MARC Warren, who’d slipped into the golfing wilderness just under two years ago, is back amongst the game’s elite after climbing into the world’s top 100 on the strength of a career-best display in a major.
In tying for 12th behind Jason Dufner in the USPGA Championship at Oak Hill, the 32-year-old jumped 13 places to 99th in the latest world rankings, joining three compatriots – Martin Laird, Paul Lawrie and Stephen Gallacher – in the top 100.
It’s been quite a turnaround for Warren, who was down in 573rd after the KLM Open in mid-September 2011, when he was mainly having to rely on invitations for European Tour events after losing his card at the end of the previous season.
Finding himself back on the Challenge Tour, where he’d won twice before graduating to the main circuit and repeating the feat there, was hard to stomach for the man who joined forces with Colin Montgomerie to record Scotland’s first World Cup win at Mission Hills in China in 2007.

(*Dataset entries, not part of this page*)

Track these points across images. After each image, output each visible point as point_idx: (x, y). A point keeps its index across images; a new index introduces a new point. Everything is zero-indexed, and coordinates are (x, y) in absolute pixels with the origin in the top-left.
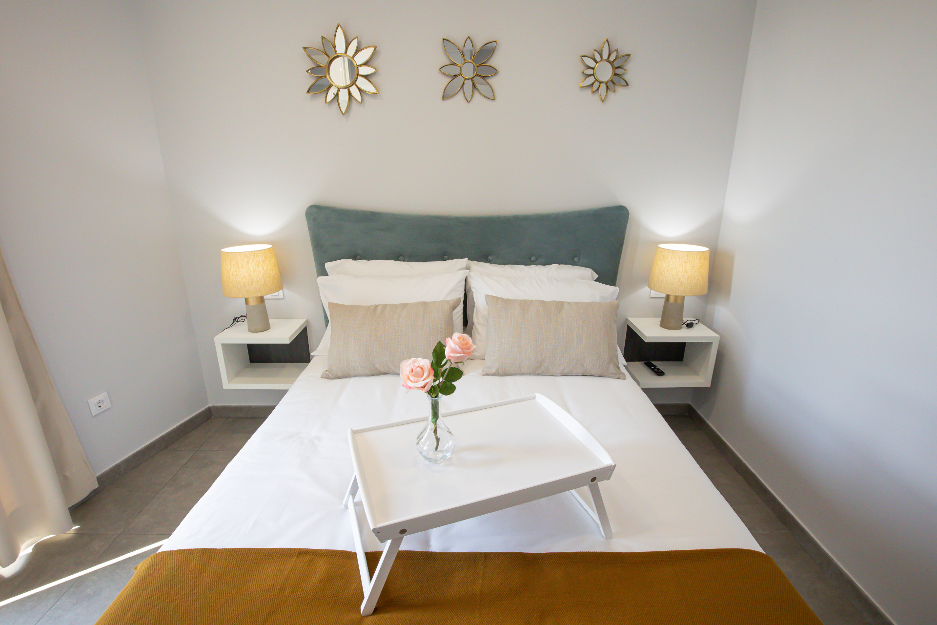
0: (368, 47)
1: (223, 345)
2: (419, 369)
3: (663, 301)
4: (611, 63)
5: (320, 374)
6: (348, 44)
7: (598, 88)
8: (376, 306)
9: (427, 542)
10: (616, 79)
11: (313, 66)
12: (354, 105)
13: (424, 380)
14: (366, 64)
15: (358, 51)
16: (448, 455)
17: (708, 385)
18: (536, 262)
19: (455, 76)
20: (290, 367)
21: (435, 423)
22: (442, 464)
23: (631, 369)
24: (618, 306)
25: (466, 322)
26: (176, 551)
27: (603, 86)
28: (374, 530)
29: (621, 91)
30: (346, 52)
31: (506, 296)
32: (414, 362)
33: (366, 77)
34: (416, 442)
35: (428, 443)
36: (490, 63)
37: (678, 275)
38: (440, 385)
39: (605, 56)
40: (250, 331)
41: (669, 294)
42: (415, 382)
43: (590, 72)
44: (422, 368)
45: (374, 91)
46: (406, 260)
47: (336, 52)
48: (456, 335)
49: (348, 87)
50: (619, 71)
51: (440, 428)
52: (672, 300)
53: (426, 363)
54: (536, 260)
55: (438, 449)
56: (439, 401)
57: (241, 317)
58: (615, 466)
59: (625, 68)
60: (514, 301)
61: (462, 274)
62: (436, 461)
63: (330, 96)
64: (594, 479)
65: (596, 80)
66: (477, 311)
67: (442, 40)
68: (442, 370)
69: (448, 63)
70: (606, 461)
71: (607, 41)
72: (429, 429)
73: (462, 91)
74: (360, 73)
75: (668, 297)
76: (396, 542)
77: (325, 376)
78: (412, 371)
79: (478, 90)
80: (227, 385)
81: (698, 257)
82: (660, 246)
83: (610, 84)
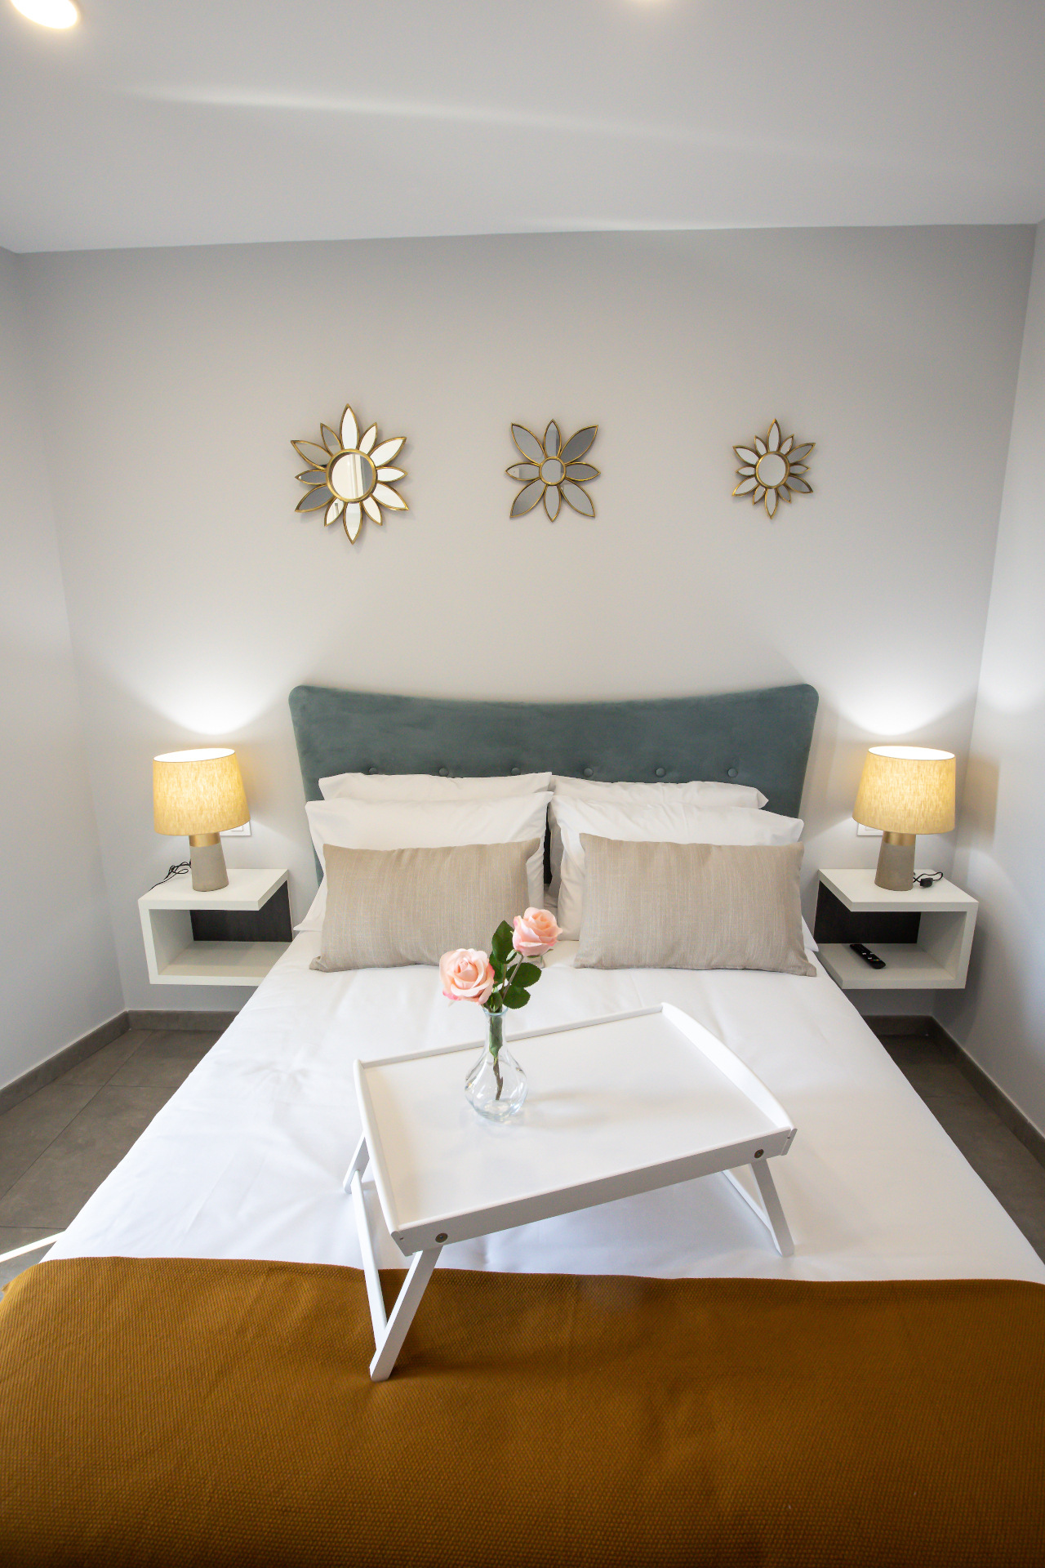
0: (394, 439)
1: (153, 913)
2: (470, 968)
3: (879, 841)
4: (784, 457)
5: (308, 963)
6: (361, 435)
7: (764, 497)
8: (402, 852)
9: (481, 1255)
10: (792, 482)
11: (306, 468)
12: (370, 529)
13: (479, 985)
14: (389, 465)
15: (376, 445)
16: (517, 1107)
17: (963, 986)
18: (665, 777)
19: (532, 481)
20: (258, 949)
21: (496, 1054)
22: (507, 1122)
23: (826, 955)
24: (801, 852)
25: (549, 876)
26: (72, 1261)
27: (771, 494)
28: (394, 1235)
29: (800, 500)
30: (358, 447)
31: (614, 835)
32: (463, 955)
33: (388, 484)
34: (465, 1085)
35: (484, 1087)
36: (586, 460)
37: (903, 799)
38: (505, 992)
39: (773, 446)
40: (196, 888)
41: (889, 830)
42: (463, 989)
43: (749, 471)
44: (475, 966)
45: (402, 505)
46: (451, 774)
47: (342, 448)
48: (530, 912)
49: (360, 501)
50: (797, 470)
51: (503, 1061)
52: (894, 840)
53: (481, 957)
54: (665, 774)
55: (501, 1097)
56: (503, 1017)
57: (181, 865)
58: (795, 1131)
59: (807, 465)
60: (628, 844)
61: (543, 798)
62: (495, 1118)
63: (333, 514)
64: (759, 1153)
65: (759, 484)
66: (566, 860)
67: (510, 425)
68: (508, 968)
69: (521, 461)
70: (780, 1121)
71: (776, 422)
72: (485, 1063)
73: (541, 503)
74: (379, 479)
75: (887, 836)
76: (431, 1256)
77: (315, 966)
78: (459, 971)
79: (568, 502)
80: (156, 977)
81: (936, 769)
82: (872, 750)
83: (782, 490)
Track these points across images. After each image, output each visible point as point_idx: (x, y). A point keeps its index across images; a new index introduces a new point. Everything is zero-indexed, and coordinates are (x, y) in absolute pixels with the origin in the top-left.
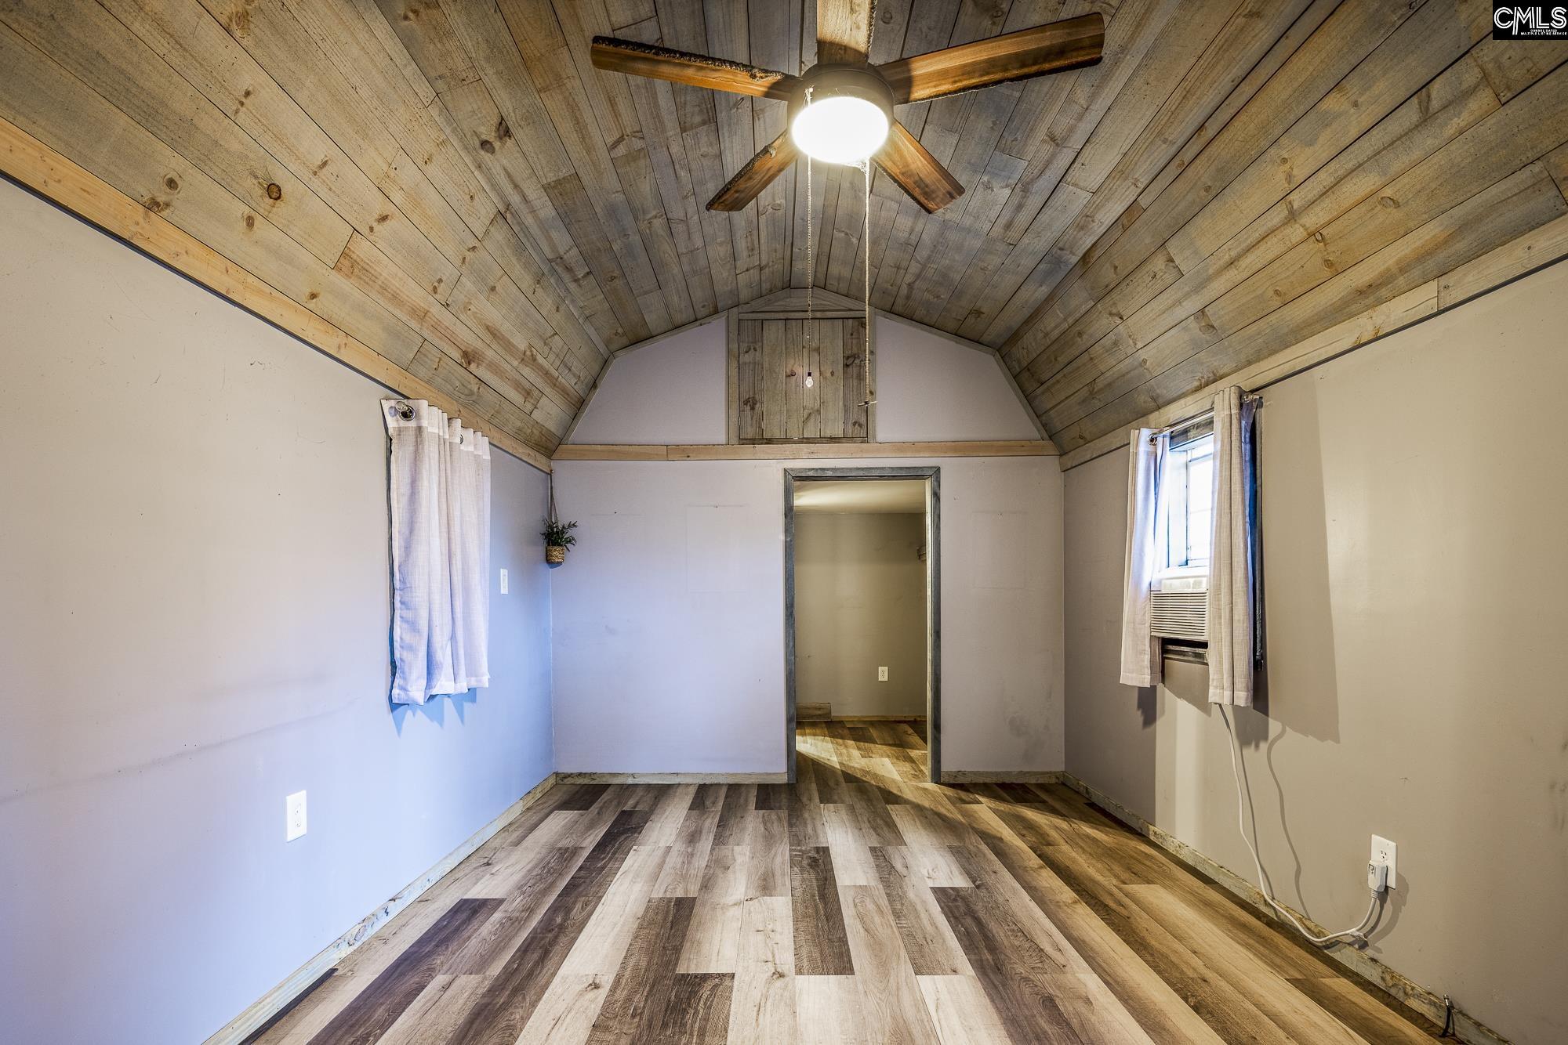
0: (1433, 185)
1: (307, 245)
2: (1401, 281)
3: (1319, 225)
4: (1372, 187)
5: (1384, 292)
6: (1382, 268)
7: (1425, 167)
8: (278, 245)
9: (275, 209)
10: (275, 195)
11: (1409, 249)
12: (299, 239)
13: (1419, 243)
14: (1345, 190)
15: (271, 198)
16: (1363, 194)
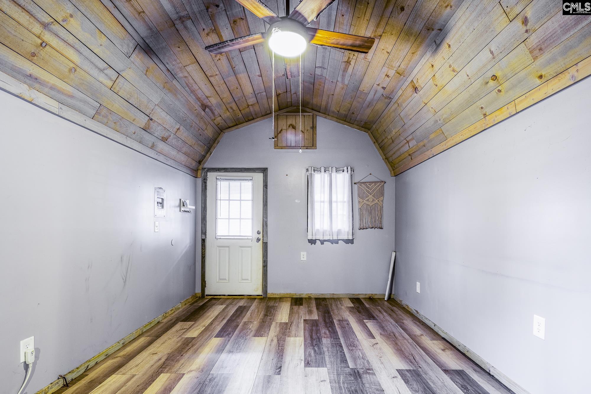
0: (85, 83)
1: (517, 72)
2: (46, 90)
3: (49, 42)
4: (76, 62)
5: (37, 86)
6: (47, 80)
7: (89, 77)
8: (511, 84)
9: (499, 80)
10: (495, 78)
11: (60, 86)
12: (512, 75)
13: (64, 88)
14: (70, 50)
15: (495, 80)
16: (72, 59)
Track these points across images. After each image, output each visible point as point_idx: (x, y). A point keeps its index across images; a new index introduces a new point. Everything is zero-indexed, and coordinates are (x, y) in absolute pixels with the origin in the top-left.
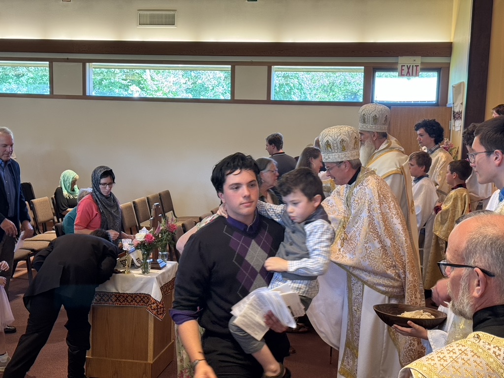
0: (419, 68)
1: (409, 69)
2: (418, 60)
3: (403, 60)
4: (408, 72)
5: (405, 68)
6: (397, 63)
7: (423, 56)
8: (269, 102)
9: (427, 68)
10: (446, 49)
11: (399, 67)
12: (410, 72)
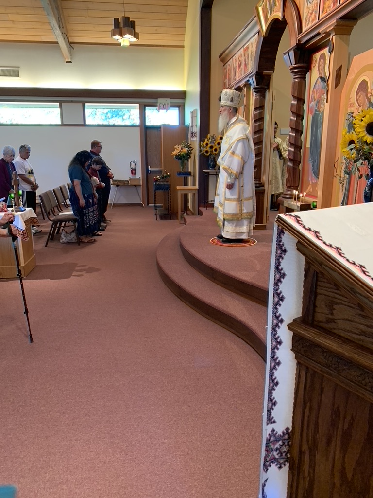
0: (169, 105)
1: (164, 105)
2: (168, 101)
3: (160, 101)
4: (164, 107)
5: (161, 105)
6: (157, 102)
7: (170, 98)
8: (85, 125)
9: (173, 106)
10: (182, 95)
11: (158, 104)
12: (165, 107)
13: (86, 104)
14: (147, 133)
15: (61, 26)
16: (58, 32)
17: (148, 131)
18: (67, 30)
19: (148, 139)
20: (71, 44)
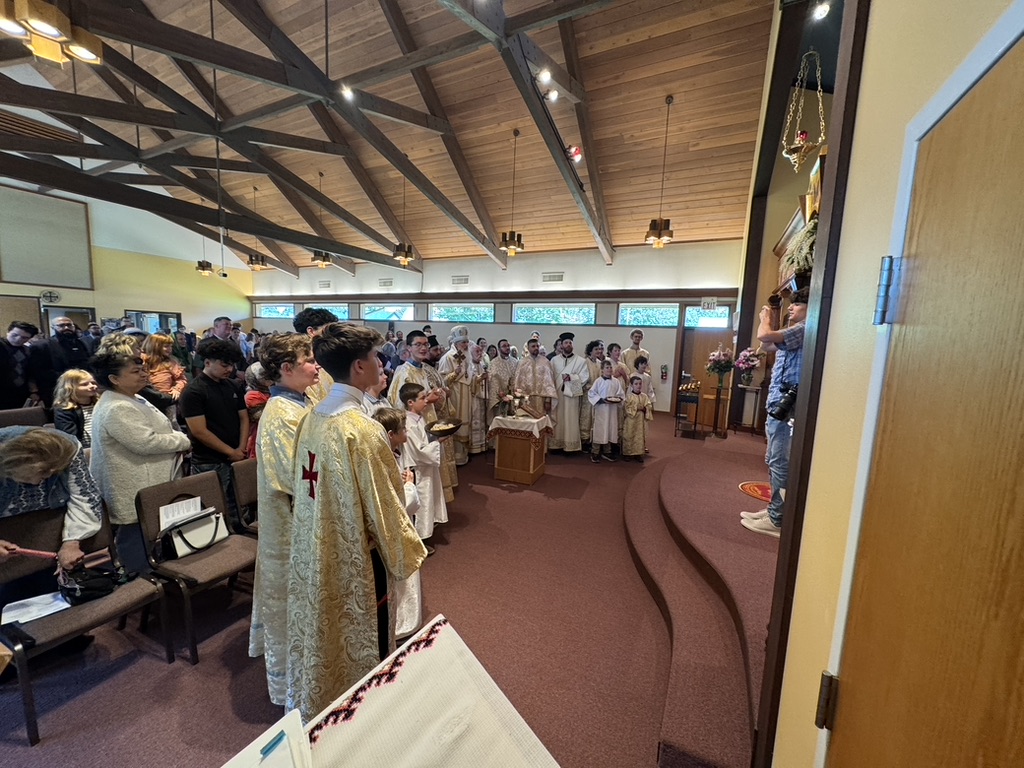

But, confident he was working on the right things with coach Peter Cowan after a much-publicised split with Bob Torrance, Warren never lost faith in his own ability and used the Dunhill Links Championship two years ago as the springboard to turn his career around. The Glaswegian finished joint-fifth at St Andrews to regain his playing privileges last season, finished 55th in the Race to Dubai and, lying 18th after picking up a cheque for just under £90,000 at Oak Hill, has jumped above both Gallacher (19th) and Scott Jamieson (22nd) on that list this year.
“This is just another step in the right direction,” admitted Warren as he reflected on bouncing back from an opening 74 with splendid sub-par efforts of 67, 68 and 69. “A good finish in a major is something I’ve not done before and to finish one, especially the USPGA, with three rounds in the 60s is very pleasing. I felt really comfortable and confident with everything I was doing. The last three days felt very stress-free, which is unusual on a golf course as though as this.”
Having just missed out on the top-ten spot that would have earned him a start in this week’s Wyndham Championship on the PGA Tour, Warren’s next outing will be on home soil in the Johnnie Walker Championship at Gleneagles, where he claimed victory in2007.
Next week’s event is the last chance candidates for the 2014 Ryder Cup at the Perthshire venue will get for a competitive outing on the PGA Centenary Course before the match against the Americans and Warren will be amongst those players looking to lay down a marker in European captain Paul McGinley’s thick dossier.
The qualifying race to earn automatic selection for the Irishman’s team starts the week after next in the Wales Open at Celtic Manor, where the Scot will also be aiming to make his presence felt by continuing to show he’s been unaffected by seeing three winning positions slip from his grasp over the past 13 months. Sky Sports’ Mark Roe, for one, thinks Warren’s confidence has been dented by those disappointments, but, by the looks of things, the Scot has the talent and determination to prove him wrong.